Tuesday, June 11, 2013, 7:41 p.m.
 

When pastries breed ...

There's a frenzy going on for the croissant-doughnut hybrid called a Cronut that went on sale in limited quantities about three weeks ago at the tiny Manhattan shop of French chef Dominique Ansel. Cronut lusters began lining up almost from the start after word spread on blogs. They're now 100 strong most mornings for the chance to nab the quirky, fried treats, including some who show up at 6 a.m., two hours before the door opens at the Dominique Ansel Bakery in SoHo.

But Pittsburghers needn't travel so far, nor stand in lines so long for a similar treat.

Oakmont Bakery, recently voted America's Best Bakery by Bake Magazine, has developed its own version — a Doughsant.

The absolutely addictive, made-from-scratch Doughsant is laminated and raised, cooked in pure vegetable oil, covered in honey glaze and drizzled with rolled fondant. It's worth the trip. Details: 412-826-1606

Sandwich week

Thirteen North Side restaurants will offer their most popular signature sandwiches during Sandwich Week, June 17-23, and invite diners to vote for their favorite. Sandwiches will be available all week at restaurants sporting a Sandwich Week banner. Or they can be tried all at once at the North Side Sandwich Sampler from 6 to 9 p.m. June 20 at the Allegheny Elks Lodge No. 339. Attendees and celebrity judges will pick the next North Side Sandwich King or Queen. Tickets are $25, with a portion benefitting Rox Performance Academy, which provides free music lessons and instruments to North Side children.

Participating restaurants include: Atria's, James Street Gastropub and Speakeasy, Bistro to Go, El Burro, Peppi's, The Little Deli/Modern Cafe, Penn Brewery, Benjamin's, Max's Allegheny Tavern, The Deli on North Avenue, Allegheny Elks Lodge No. 339, Rumerz Sports Bar and Grill, and Monterey Pub.

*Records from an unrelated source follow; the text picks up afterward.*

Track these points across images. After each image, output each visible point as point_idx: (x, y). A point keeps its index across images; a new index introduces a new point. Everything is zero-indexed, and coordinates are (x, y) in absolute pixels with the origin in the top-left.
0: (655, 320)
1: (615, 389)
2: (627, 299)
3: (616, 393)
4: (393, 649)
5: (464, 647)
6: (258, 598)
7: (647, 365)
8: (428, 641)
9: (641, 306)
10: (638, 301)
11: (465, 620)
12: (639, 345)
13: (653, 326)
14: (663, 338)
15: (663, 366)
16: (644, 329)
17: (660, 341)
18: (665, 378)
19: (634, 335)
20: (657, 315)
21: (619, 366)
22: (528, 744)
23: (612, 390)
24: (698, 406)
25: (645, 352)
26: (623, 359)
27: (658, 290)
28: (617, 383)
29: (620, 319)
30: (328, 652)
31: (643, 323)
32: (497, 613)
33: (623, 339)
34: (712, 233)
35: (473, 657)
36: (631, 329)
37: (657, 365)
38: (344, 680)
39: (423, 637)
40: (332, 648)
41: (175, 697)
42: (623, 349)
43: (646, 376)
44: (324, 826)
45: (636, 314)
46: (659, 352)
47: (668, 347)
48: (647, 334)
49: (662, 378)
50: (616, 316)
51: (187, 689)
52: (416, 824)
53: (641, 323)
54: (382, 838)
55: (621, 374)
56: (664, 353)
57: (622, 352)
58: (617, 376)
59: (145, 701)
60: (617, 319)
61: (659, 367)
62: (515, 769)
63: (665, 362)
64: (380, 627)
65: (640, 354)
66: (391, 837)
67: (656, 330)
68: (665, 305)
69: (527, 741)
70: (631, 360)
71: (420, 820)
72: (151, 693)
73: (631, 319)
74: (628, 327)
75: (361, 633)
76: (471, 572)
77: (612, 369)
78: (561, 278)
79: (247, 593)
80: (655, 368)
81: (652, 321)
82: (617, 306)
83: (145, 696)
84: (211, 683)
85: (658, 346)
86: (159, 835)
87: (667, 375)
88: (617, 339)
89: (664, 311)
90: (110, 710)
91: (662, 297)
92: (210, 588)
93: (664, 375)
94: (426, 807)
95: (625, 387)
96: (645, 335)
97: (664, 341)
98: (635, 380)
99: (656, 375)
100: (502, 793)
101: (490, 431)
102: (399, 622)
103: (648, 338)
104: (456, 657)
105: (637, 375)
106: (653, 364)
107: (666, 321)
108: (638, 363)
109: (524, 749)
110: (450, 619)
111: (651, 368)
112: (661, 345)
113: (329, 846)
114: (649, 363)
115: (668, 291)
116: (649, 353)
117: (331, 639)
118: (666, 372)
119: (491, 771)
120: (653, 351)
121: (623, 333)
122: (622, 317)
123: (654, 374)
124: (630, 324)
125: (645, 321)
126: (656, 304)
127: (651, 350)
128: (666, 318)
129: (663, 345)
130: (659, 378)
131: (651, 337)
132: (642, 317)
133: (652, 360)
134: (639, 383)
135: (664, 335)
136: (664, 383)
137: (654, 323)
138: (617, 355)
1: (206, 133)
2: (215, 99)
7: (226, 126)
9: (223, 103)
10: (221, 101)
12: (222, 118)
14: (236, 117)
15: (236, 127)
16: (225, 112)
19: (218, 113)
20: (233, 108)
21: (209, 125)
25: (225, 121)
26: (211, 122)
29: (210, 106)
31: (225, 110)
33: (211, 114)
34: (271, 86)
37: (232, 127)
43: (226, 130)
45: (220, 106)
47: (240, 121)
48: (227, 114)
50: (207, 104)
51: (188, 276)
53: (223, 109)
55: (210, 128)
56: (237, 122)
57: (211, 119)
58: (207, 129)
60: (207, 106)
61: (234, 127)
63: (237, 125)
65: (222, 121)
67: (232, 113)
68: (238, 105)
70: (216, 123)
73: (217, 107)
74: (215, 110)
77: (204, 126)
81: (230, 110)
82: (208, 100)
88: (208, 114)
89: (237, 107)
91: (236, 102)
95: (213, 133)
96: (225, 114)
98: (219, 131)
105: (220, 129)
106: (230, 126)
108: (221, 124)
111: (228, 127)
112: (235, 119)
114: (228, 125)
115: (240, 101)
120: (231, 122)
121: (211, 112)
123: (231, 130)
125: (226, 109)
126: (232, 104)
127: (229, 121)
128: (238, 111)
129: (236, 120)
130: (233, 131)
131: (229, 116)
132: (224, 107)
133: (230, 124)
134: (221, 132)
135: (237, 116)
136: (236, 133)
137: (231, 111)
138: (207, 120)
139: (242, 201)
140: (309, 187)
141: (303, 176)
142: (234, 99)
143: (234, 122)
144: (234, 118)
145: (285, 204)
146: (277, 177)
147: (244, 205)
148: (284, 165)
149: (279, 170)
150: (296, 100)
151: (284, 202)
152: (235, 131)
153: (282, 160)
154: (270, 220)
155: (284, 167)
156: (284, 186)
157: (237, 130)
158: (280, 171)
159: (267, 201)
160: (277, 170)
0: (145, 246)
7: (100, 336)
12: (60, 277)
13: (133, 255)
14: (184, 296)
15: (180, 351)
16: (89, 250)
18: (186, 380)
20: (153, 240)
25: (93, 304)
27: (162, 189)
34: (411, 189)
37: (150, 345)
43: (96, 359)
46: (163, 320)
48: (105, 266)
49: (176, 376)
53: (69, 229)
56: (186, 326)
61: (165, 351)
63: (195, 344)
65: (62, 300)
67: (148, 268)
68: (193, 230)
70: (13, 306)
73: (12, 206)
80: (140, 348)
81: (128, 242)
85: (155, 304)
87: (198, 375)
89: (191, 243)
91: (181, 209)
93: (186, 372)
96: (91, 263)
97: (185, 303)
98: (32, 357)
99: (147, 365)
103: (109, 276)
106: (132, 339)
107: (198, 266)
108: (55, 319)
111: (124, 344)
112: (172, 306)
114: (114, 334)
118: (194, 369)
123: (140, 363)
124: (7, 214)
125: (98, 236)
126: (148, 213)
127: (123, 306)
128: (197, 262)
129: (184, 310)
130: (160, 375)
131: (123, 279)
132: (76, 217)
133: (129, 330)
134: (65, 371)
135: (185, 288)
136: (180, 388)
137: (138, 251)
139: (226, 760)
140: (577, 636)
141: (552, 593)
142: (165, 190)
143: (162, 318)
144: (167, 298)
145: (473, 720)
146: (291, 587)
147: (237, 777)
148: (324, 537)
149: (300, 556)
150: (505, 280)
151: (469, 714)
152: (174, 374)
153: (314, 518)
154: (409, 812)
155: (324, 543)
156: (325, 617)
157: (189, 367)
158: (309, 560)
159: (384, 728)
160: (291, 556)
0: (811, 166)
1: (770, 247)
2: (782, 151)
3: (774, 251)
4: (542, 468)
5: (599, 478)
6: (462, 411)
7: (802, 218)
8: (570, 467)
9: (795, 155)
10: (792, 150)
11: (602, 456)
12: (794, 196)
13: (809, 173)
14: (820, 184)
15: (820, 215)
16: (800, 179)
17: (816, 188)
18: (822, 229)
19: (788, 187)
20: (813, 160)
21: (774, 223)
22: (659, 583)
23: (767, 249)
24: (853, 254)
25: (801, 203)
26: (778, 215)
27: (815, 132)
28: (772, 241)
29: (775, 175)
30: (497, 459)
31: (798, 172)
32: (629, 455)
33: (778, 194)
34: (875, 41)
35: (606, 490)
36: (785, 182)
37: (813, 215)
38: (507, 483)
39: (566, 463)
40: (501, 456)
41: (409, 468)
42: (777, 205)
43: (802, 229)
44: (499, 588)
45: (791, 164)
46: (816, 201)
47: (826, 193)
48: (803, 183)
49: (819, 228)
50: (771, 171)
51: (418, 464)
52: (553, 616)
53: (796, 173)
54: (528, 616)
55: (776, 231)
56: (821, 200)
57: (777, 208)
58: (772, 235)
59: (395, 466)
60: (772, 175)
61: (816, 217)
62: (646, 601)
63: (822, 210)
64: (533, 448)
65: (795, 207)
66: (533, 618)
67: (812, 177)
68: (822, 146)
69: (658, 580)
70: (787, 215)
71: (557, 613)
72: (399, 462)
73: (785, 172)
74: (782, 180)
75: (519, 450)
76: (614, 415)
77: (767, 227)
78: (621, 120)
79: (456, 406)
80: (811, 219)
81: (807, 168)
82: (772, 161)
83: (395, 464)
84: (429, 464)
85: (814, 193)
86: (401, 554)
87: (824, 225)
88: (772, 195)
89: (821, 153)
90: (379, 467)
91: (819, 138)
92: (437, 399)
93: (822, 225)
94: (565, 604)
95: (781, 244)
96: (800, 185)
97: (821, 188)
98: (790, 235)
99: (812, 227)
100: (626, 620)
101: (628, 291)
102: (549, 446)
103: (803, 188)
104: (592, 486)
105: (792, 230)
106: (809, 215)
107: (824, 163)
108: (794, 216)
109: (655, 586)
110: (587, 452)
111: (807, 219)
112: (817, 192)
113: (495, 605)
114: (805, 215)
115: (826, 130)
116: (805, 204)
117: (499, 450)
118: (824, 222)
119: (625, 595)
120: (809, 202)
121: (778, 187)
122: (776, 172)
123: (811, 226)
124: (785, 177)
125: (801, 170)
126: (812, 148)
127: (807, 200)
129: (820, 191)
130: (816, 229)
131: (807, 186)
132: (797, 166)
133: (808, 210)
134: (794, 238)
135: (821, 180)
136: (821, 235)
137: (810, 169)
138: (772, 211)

Details: www.sandwichweek.pittsburghnorthside.com

Substituting with olive oil

Olive oil is high in monounsaturated fat and is believed to have other health benefits, including antioxidants. Olive oil is sometimes used as a substitute for butter in baking, particularly for vegans. Still, there are differences between olive and vegetable oil in cooking:

Taste. There are rustic-style cakes that use olive oil, but the flavor of olive oil is distinctive. It might not work in all sweet dishes.

Price. Depending on the quality, olive oil generally costs more than vegetable oil.

Smoke point. Oils vary in how they handle heat. Olive oil has a low smoke-point, meaning that it breaks down and can be a fire hazard at higher temperatures. Oils like peanut or canola oil can handle higher temperatures better. While that isn't an issue with baking, you wouldn't want to deep-fry with olive oil.